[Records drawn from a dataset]
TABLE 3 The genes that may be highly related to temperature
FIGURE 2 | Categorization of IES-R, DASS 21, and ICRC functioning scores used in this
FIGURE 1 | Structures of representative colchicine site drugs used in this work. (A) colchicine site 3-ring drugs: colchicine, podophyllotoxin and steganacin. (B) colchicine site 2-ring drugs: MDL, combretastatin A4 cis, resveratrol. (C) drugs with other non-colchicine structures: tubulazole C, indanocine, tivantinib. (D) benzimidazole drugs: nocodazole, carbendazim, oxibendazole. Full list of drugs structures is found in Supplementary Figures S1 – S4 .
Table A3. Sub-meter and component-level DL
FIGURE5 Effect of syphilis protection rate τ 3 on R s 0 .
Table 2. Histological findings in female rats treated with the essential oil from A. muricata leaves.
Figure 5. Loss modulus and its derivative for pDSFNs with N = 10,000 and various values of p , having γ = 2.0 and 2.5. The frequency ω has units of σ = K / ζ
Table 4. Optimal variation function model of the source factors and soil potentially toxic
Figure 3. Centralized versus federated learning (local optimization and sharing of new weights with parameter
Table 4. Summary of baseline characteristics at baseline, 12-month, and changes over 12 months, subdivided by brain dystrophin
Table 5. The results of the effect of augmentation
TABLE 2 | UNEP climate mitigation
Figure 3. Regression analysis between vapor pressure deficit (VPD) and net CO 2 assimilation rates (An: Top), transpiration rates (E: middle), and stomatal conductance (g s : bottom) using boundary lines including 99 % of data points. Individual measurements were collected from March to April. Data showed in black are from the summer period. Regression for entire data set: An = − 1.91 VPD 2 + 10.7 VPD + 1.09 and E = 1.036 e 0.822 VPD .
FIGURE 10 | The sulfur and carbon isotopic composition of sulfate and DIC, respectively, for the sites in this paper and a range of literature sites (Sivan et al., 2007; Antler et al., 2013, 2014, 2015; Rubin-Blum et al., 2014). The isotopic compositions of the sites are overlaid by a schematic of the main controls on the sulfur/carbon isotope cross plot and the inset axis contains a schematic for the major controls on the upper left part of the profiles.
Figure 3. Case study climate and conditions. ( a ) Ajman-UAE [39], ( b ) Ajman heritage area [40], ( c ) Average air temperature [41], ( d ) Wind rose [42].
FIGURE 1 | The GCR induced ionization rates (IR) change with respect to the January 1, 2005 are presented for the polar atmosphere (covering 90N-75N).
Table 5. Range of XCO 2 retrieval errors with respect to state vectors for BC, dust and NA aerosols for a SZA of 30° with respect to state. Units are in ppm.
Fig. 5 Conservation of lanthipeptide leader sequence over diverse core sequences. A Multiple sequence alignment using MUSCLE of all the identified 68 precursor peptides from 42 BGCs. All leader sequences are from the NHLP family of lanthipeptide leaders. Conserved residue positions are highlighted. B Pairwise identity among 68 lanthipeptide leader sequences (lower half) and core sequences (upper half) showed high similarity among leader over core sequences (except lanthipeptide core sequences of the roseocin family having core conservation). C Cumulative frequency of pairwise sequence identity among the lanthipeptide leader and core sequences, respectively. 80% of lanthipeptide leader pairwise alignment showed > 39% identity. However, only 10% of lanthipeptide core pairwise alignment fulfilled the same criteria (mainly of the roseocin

■ What you are asked to do
All that is wanted is the stretch of lines above from the one containing "FIGURE5 Effect of" through the one containing "TABLE 2 | UNEP climate mitigation", duplicated exactly.

■ Solution for this problem
FIGURE5 Effect of syphilis protection rate τ 3 on R s 0 .
Table 2. Histological findings in female rats treated with the essential oil from A. muricata leaves.
Figure 5. Loss modulus and its derivative for pDSFNs with N = 10,000 and various values of p , having γ = 2.0 and 2.5. The frequency ω has units of σ = K / ζ
Table 4. Optimal variation function model of the source factors and soil potentially toxic
Figure 3. Centralized versus federated learning (local optimization and sharing of new weights with parameter
Table 4. Summary of baseline characteristics at baseline, 12-month, and changes over 12 months, subdivided by brain dystrophin
Table 5. The results of the effect of augmentation
TABLE 2 | UNEP climate mitigation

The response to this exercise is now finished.